Bay Satou enerjinin geri gelmesiyle beraber kolları sıvamış, iletişim antenini onarmaya çabalıyordu. Borya, Jimenez ve Sorensen'den oluşan ekip ise harabeye dönmüş merkez ünitede su ve erzak tesislerini düşük kapasiteyle bile olsa kullanılır hale getirebilmenin telaşı içerisindeydiler. Aida, Aslı ve Tarık bulabildikleri ve işlerine yarayabilecek tüm sağlık ekipmanlarını Terra-Form 8'e aktarmaya çalışıyorlardı. Cihan ve Kerim ise ufak tefek arızaları olan ve bakıma ihtiyacı bulunan yer araçlarını gözden geçirmekle meşguldüler. Herkes o kadar yoğun bir tempoyla çalışmaktaydı ki Cydonia'da buldukları materyaller Tera-Form 11 ünitesinde incelenmek üzere onları bekliyordu lakin öncelik hayatta kalmak üzerineydi ve Mars'ta hiç kimsenin bundan başkaca bir işe ayıracak zamanı mevcut değildi. Onların ellerindeki en değerli şey zamandı şimdi. Dünya'dan gelecek yardım gemisinin oraya ulaşması da oldukça vakit alacaktı doğrusu. İskender'in aklına parlak bir fikir geldi. Bu fikrini tartışmak üzere Houston Merkezdeki Harrison'u aradı:
-"Onları oradan kurtaracak bir gemimiz yok evet ama aklıma parlak bir fikir geldi dostum." Dedi İskender heyecanla.
-"Anlat dostum. Nedir seni bu kadar heyecanlandıran bu fikir? Merak ettim doğrusu." Diye merakla sordu Harrison.
-"Benard alçağı görevi sabote etmek için elimizde kalan son iniş podlarını da uzay boşluğuna savurdu. Lakin İstasyonun tasarımından çok fazla haberi olmadığından kontrol merkezinin altına gizlenmiş olan ve acil durumlarda kullanılmak için tasarlanan kaçış podundan da haberdar değildi.

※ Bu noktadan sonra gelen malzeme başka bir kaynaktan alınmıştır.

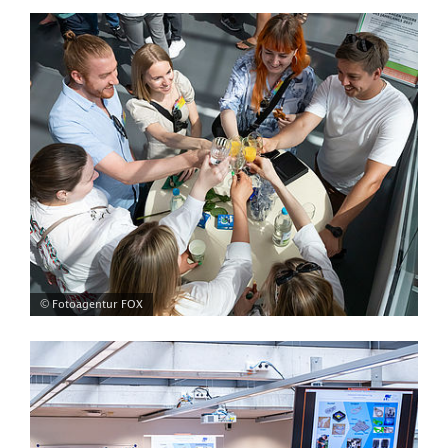
© Fotoagentur FOX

Fakat burada bir tek sorunumuz var ki o da bu podun sadece bir kez kullanılabilir olması. Yani bu podu gezegene gönderebiliriz ama onu oradan geri getiremeyiz." Dedi İskender.
-"Ama o zaman bu bize ne gibi bir fayda sağlayabilir ki?" diye sordu Harrison merakla.

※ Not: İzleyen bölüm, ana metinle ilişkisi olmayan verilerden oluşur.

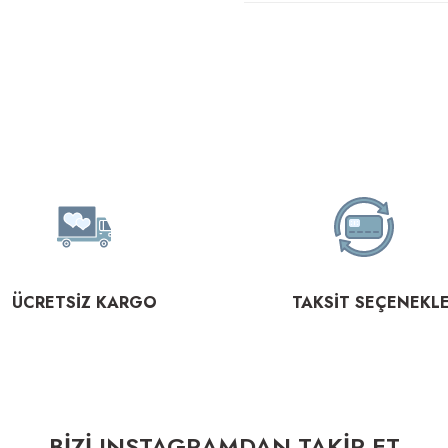
ÜCRETSİZ KARGO
TAKSİT SEÇENEKLE
BİZİ INSTAGRAMDAN TAKİP ET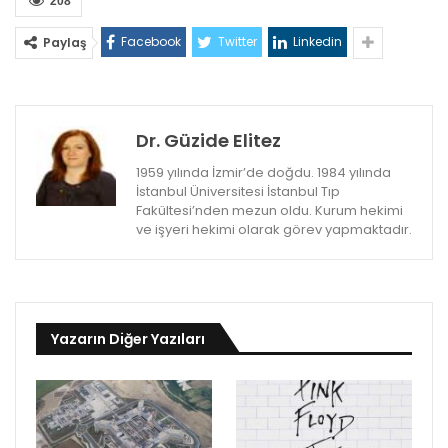
208
Facebook
Twitter
Linkedin
Paylaş
Dr. Güzide Elitez
1959 yılında İzmir’de doğdu. 1984 yılında
İstanbul Üniversitesi İstanbul Tıp
Fakültesi’nden mezun oldu. Kurum hekimi
ve işyeri hekimi olarak görev yapmaktadır.
Yazarın Diğer Yazıları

-"Mars'ta kullanılan yer araçları Geo'ların yapımı sırasında proje ekibine danışmanlık yapıyordum ve projede çalışan Japon mühendislerin iki veya daha fazla Geo aracı gerekli ekipmanlarla birleştirildiği takdirde beş kişilik bir uzay aracı yapılabileceğini ve bu aracın acil bir durumda Gezegenden Uzay İstasyonuna kadar ulaşabileceğini söylediklerini hatırlıyorum. Eğer bana Geo'ların planlarını gönderebilirsen o zaman bende gerekli materyalleri ve bir miktar da erzakı bu son poda koyarak onlara gönderebilirim." Diyerek tamamladı sözlerini İskender.

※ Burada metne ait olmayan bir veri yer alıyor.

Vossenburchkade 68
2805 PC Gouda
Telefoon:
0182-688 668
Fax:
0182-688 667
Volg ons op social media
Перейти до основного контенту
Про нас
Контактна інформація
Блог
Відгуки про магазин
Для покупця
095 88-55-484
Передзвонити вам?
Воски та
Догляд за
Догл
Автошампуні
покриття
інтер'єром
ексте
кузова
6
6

Bu fikir Harrison'un da aklına yatmıştı. Hemen gerekli talimatları verdi planların İskender'in eline ulaşabilmesi için. Planları alan İskender hummalı bir çalışma başlattı ve gerekli tüm materyalleri poda yükletti tabi bir de önemli bir mesaj. Son pod da aşağıdakilerin bulmaları umuduyla Noachis Terra bölgesine gönderildi. İskender kontrol odasının penceresinden podun Mars'a doğru olan inişini izliyordu. Tüm benliğiyle aşağıda hala hayatta kalan birilerinin olmasını ve bu podu bulmalarını arzuluyordu.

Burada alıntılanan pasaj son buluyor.